EXERCISE PROMPT: Locate each line in the records containing "Höger". Copy it.

Saved data entries:
....

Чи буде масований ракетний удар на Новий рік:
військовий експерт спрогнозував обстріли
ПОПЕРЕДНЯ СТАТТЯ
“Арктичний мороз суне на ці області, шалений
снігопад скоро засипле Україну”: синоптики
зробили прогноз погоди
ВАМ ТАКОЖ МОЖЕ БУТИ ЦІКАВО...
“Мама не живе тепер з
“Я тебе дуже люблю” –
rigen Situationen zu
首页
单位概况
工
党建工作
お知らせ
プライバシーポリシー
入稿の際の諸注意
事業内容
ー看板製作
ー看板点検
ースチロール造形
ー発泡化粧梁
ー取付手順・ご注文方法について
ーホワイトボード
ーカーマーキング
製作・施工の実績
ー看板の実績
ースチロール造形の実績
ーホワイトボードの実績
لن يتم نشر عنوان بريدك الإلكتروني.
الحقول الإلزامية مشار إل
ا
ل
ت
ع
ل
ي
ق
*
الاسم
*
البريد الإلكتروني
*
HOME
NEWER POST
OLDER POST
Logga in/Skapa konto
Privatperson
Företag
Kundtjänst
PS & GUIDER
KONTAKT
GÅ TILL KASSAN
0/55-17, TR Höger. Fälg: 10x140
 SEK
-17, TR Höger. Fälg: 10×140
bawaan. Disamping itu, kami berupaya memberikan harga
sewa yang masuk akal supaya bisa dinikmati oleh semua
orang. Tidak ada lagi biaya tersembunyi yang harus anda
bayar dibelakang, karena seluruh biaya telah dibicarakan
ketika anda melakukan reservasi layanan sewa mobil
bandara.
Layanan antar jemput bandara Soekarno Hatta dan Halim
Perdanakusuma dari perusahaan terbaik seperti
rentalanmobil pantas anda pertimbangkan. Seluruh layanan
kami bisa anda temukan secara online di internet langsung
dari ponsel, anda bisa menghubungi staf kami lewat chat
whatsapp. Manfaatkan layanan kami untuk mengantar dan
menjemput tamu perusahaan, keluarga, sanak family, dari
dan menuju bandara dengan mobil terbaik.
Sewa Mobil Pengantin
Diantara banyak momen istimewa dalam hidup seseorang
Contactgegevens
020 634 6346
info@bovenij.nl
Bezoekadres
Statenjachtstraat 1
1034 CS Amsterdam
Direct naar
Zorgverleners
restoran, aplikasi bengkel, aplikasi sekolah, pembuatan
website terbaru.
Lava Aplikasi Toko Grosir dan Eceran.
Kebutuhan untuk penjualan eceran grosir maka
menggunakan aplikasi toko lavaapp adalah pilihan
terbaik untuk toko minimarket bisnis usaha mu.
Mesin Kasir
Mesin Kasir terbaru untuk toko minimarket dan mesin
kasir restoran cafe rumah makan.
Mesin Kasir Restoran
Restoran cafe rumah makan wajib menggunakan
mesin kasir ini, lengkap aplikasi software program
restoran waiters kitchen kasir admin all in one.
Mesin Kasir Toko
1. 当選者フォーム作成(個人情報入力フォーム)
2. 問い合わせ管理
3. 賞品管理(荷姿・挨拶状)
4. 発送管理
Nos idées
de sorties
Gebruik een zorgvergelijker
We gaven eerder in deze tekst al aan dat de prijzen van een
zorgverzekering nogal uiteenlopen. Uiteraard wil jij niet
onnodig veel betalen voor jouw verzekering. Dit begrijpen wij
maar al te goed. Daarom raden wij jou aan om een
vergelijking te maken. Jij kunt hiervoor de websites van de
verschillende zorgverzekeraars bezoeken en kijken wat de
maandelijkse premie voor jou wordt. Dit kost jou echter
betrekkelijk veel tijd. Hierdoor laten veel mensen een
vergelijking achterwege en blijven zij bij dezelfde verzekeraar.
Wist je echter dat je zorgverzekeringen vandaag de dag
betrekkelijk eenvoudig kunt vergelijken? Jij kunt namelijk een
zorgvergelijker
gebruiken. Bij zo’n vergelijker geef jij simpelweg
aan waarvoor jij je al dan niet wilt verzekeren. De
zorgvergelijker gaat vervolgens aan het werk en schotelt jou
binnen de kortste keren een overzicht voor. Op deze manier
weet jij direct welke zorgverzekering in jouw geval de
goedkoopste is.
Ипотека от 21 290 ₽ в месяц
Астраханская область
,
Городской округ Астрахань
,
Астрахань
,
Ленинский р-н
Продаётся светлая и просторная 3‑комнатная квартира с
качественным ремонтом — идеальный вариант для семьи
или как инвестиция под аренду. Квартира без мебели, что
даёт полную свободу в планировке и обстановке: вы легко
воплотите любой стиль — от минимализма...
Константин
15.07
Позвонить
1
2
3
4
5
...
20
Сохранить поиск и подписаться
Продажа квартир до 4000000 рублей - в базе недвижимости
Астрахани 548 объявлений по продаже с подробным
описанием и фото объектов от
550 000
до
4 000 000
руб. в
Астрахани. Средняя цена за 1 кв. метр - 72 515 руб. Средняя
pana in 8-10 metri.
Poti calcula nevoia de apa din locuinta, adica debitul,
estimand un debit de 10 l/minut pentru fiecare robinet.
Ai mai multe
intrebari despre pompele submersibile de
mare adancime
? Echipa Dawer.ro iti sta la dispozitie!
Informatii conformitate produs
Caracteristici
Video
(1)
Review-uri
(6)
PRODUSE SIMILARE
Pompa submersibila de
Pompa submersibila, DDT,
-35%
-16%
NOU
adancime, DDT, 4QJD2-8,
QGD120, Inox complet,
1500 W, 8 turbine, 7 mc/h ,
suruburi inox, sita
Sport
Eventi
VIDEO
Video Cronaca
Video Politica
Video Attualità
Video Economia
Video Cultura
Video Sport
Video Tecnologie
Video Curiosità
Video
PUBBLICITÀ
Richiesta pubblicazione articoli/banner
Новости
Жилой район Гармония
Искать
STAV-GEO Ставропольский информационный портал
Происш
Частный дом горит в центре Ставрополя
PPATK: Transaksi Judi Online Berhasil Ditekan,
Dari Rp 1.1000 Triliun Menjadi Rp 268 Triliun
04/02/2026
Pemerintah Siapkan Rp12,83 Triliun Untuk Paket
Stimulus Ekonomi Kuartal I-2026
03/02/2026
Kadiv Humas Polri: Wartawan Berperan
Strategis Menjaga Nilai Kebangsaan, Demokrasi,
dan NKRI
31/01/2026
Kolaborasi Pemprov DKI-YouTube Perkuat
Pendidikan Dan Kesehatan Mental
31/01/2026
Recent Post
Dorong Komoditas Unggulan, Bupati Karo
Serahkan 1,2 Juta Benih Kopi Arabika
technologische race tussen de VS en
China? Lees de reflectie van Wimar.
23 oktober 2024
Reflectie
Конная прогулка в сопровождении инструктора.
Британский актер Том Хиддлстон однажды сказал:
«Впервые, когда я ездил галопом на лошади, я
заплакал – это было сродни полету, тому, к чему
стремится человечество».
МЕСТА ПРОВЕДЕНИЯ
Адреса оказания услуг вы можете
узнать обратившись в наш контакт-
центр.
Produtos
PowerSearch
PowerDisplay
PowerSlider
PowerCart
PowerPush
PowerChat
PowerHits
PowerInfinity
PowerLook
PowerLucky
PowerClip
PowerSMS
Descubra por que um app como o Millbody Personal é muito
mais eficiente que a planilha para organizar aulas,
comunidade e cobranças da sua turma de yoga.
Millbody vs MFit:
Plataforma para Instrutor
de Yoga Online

....

SOLVED EXERCISE:
0/55-17, TR Höger. Fälg: 10x140
-17, TR Höger. Fälg: 10×140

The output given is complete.